保険は大切だが、下流老人にならないためにすべきことはまだまだあると畠中氏は言う。

「老後に必要なお金は、その人の年間支出で決まるものです。まずは1年分の特別支出の総額を出してください。それは固定資産税や自動車税、冠婚葬祭費といった出費です。月々の生活費は年金暮らしになれば、それに合わせて少なくできますが、特別支出は減らすことが難しいのです。『5千万円は必要だと言われているし……』と一般論で考えるタイプが貧困化しがちです」

 畠中氏は老後の生活不安や将来的な介護施設入居への不安を解消するうえで、即効性があるのは住み替えだと話す。

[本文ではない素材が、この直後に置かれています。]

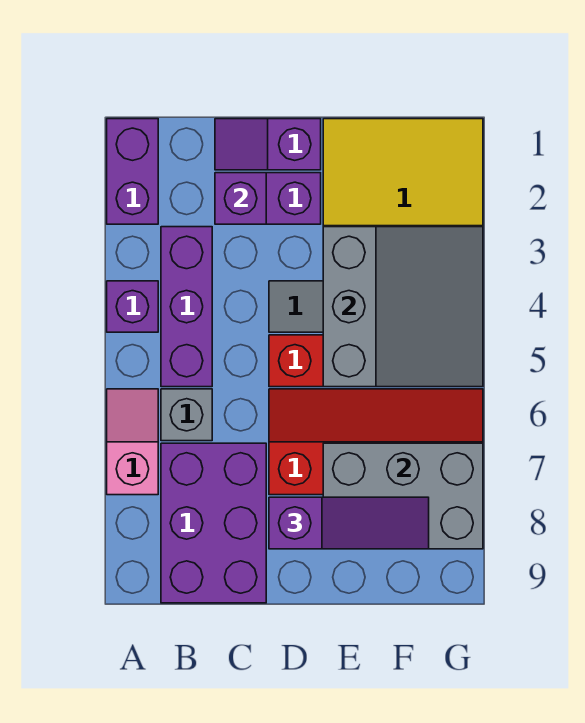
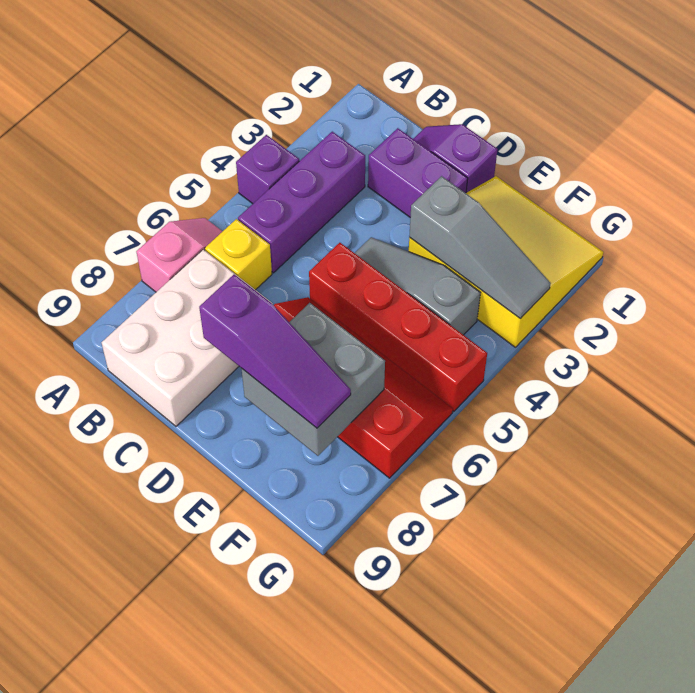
purple 1x2 brick [107,119,158,224] -> none
grey 1x1 brick [161,389,212,441] -> yellow 1x1 brick [205,219,272,290]
purple 2x3 brick [161,443,266,603] -> white 2x3 brick [101,249,273,426]
purple 1x1 brick [215,173,266,224] -> none
grey 3x3 slope [323,227,483,387] -> grey 1x3 slope [409,176,551,319]
grey 2x3 brick [323,443,483,549] -> grey 2x2 brick [241,303,385,456]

「ケアハウスなら食費(3食)と住宅費込み1カ月7万~8万円で暮らせるところもあります。70代になって貯金が減って不安になってきたら、ケアハウスへの入居もありですね。また、実際に入居するかしないかは別にして、60歳を過ぎたら見学してください。共同生活が苦手な人もいるでしょうが、下流老人にならないための選択肢は多いほうがいいはずです。介護付き有料老人ホームだって地方に行けば入れる可能性がある。老後の住み替えは情報戦。お金のない人ほど情報が必要なのに、積極的に取ろうとしないですね」

 ケアハウスは原則として自立した高齢者が入居する住まいで、自治体からの補助があるために利用料が安い。例えば、東京23区内にある某ケアハウスでも、収入によって月の利用料は変わるが、7万5310円~となっている。都市部を離れれば、さらに格安のところが見つかるだろう。